Exercise:
Copy out every line of text in the following items, keeping the wording, spelling, and line breaks unchanged.
Dataset content below:
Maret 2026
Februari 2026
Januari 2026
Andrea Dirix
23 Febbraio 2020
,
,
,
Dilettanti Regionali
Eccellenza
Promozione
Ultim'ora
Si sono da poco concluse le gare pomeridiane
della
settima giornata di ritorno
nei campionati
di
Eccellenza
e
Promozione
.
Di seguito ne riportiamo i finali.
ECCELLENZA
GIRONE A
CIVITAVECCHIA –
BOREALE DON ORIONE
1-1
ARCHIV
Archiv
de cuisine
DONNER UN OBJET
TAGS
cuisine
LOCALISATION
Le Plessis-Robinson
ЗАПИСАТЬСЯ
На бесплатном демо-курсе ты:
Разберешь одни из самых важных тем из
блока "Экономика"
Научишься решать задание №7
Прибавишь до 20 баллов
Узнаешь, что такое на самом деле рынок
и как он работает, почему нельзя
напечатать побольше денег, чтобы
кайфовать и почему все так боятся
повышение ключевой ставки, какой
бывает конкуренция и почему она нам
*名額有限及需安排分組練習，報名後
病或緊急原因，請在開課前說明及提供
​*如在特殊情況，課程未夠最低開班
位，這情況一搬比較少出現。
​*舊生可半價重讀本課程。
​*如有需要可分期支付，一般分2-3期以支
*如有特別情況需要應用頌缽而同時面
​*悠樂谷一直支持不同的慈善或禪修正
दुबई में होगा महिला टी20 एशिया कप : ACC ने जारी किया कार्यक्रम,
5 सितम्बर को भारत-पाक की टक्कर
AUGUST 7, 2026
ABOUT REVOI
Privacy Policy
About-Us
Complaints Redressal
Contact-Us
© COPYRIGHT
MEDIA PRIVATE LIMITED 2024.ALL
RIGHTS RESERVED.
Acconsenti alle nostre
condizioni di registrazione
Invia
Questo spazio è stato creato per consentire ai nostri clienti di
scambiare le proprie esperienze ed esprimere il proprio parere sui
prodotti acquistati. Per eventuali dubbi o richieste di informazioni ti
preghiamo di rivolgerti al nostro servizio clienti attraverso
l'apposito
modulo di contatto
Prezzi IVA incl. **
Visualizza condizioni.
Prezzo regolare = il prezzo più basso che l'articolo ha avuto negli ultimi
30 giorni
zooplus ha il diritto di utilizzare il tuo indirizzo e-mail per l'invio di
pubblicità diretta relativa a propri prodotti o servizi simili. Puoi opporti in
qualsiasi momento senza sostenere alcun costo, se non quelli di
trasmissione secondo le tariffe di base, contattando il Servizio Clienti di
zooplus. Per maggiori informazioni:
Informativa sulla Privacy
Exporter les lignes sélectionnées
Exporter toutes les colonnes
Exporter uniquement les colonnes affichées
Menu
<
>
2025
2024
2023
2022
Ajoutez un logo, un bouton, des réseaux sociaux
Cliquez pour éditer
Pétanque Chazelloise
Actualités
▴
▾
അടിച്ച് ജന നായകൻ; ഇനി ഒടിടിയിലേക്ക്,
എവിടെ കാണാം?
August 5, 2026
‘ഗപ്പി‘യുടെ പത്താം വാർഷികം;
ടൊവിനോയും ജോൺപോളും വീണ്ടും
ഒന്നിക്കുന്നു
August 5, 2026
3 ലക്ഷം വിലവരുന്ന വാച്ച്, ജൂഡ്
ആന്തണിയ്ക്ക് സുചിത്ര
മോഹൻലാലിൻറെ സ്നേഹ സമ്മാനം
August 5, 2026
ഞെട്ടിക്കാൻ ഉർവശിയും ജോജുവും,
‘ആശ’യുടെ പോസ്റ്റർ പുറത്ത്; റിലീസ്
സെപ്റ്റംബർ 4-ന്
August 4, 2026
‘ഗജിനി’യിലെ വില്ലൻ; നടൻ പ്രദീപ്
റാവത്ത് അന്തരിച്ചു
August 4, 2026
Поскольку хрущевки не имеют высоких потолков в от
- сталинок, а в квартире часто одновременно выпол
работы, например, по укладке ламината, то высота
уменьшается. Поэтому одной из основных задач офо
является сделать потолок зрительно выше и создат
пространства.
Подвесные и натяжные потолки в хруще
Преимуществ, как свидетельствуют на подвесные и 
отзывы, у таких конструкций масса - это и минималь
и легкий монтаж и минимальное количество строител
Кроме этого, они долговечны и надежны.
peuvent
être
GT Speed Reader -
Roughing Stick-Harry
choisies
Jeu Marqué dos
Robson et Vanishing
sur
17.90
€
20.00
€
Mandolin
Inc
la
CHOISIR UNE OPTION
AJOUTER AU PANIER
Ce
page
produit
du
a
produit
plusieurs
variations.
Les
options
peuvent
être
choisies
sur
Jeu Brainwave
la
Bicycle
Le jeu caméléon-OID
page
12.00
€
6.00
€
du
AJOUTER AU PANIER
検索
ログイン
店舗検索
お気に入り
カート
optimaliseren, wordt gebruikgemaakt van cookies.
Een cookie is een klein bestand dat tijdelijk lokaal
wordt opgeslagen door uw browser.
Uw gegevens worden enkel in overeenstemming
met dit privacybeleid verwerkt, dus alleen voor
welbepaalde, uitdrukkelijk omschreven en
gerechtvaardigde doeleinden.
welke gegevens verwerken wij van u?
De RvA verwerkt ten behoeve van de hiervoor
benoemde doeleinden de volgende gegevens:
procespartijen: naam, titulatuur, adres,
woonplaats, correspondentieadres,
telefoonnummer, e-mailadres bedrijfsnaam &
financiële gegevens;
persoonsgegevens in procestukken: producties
End of Dataset content.
Response for this exercise:
Maret 2026
Februari 2026
Januari 2026
Andrea Dirix
23 Febbraio 2020
,
,
,
Dilettanti Regionali
Eccellenza
Promozione
Ultim'ora
Si sono da poco concluse le gare pomeridiane
della
settima giornata di ritorno
nei campionati
di
Eccellenza
e
Promozione
.
Di seguito ne riportiamo i finali.
ECCELLENZA
GIRONE A
CIVITAVECCHIA –
BOREALE DON ORIONE
1-1
ARCHIV
Archiv
de cuisine
DONNER UN OBJET
TAGS
cuisine
LOCALISATION
Le Plessis-Robinson
ЗАПИСАТЬСЯ
На бесплатном демо-курсе ты:
Разберешь одни из самых важных тем из
блока "Экономика"
Научишься решать задание №7
Прибавишь до 20 баллов
Узнаешь, что такое на самом деле рынок
и как он работает, почему нельзя
напечатать побольше денег, чтобы
кайфовать и почему все так боятся
повышение ключевой ставки, какой
бывает конкуренция и почему она нам
*名額有限及需安排分組練習，報名後
病或緊急原因，請在開課前說明及提供
​*如在特殊情況，課程未夠最低開班
位，這情況一搬比較少出現。
​*舊生可半價重讀本課程。
​*如有需要可分期支付，一般分2-3期以支
*如有特別情況需要應用頌缽而同時面
​*悠樂谷一直支持不同的慈善或禪修正
दुबई में होगा महिला टी20 एशिया कप : ACC ने जारी किया कार्यक्रम,
5 सितम्बर को भारत-पाक की टक्कर
AUGUST 7, 2026
ABOUT REVOI
Privacy Policy
About-Us
Complaints Redressal
Contact-Us
© COPYRIGHT
MEDIA PRIVATE LIMITED 2024.ALL
RIGHTS RESERVED.
Acconsenti alle nostre
condizioni di registrazione
Invia
Questo spazio è stato creato per consentire ai nostri clienti di
scambiare le proprie esperienze ed esprimere il proprio parere sui
prodotti acquistati. Per eventuali dubbi o richieste di informazioni ti
preghiamo di rivolgerti al nostro servizio clienti attraverso
l'apposito
modulo di contatto
Prezzi IVA incl. **
Visualizza condizioni.
Prezzo regolare = il prezzo più basso che l'articolo ha avuto negli ultimi
30 giorni
zooplus ha il diritto di utilizzare il tuo indirizzo e-mail per l'invio di
pubblicità diretta relativa a propri prodotti o servizi simili. Puoi opporti in
qualsiasi momento senza sostenere alcun costo, se non quelli di
trasmissione secondo le tariffe di base, contattando il Servizio Clienti di
zooplus. Per maggiori informazioni:
Informativa sulla Privacy
Exporter les lignes sélectionnées
Exporter toutes les colonnes
Exporter uniquement les colonnes affichées
Menu
<
>
2025
2024
2023
2022
Ajoutez un logo, un bouton, des réseaux sociaux
Cliquez pour éditer
Pétanque Chazelloise
Actualités
▴
▾
അടിച്ച് ജന നായകൻ; ഇനി ഒടിടിയിലേക്ക്,
എവിടെ കാണാം?
August 5, 2026
‘ഗപ്പി‘യുടെ പത്താം വാർഷികം;
ടൊവിനോയും ജോൺപോളും വീണ്ടും
ഒന്നിക്കുന്നു
August 5, 2026
3 ലക്ഷം വിലവരുന്ന വാച്ച്, ജൂഡ്
ആന്തണിയ്ക്ക് സുചിത്ര
മോഹൻലാലിൻറെ സ്നേഹ സമ്മാനം
August 5, 2026
ഞെട്ടിക്കാൻ ഉർവശിയും ജോജുവും,
‘ആശ’യുടെ പോസ്റ്റർ പുറത്ത്; റിലീസ്
സെപ്റ്റംബർ 4-ന്
August 4, 2026
‘ഗജിനി’യിലെ വില്ലൻ; നടൻ പ്രദീപ്
റാവത്ത് അന്തരിച്ചു
August 4, 2026
Поскольку хрущевки не имеют высоких потолков в от
- сталинок, а в квартире часто одновременно выпол
работы, например, по укладке ламината, то высота
уменьшается. Поэтому одной из основных задач офо
является сделать потолок зрительно выше и создат
пространства.
Подвесные и натяжные потолки в хруще
Преимуществ, как свидетельствуют на подвесные и 
отзывы, у таких конструкций масса - это и минималь
и легкий монтаж и минимальное количество строител
Кроме этого, они долговечны и надежны.
peuvent
être
GT Speed Reader -
Roughing Stick-Harry
choisies
Jeu Marqué dos
Robson et Vanishing
sur
17.90
€
20.00
€
Mandolin
Inc
la
CHOISIR UNE OPTION
AJOUTER AU PANIER
Ce
page
produit
du
a
produit
plusieurs
variations.
Les
options
peuvent
être
choisies
sur
Jeu Brainwave
la
Bicycle
Le jeu caméléon-OID
page
12.00
€
6.00
€
du
AJOUTER AU PANIER
検索
ログイン
店舗検索
お気に入り
カート
optimaliseren, wordt gebruikgemaakt van cookies.
Een cookie is een klein bestand dat tijdelijk lokaal
wordt opgeslagen door uw browser.
Uw gegevens worden enkel in overeenstemming
met dit privacybeleid verwerkt, dus alleen voor
welbepaalde, uitdrukkelijk omschreven en
gerechtvaardigde doeleinden.
welke gegevens verwerken wij van u?
De RvA verwerkt ten behoeve van de hiervoor
benoemde doeleinden de volgende gegevens:
procespartijen: naam, titulatuur, adres,
woonplaats, correspondentieadres,
telefoonnummer, e-mailadres bedrijfsnaam &
financiële gegevens;
persoonsgegevens in procestukken: producties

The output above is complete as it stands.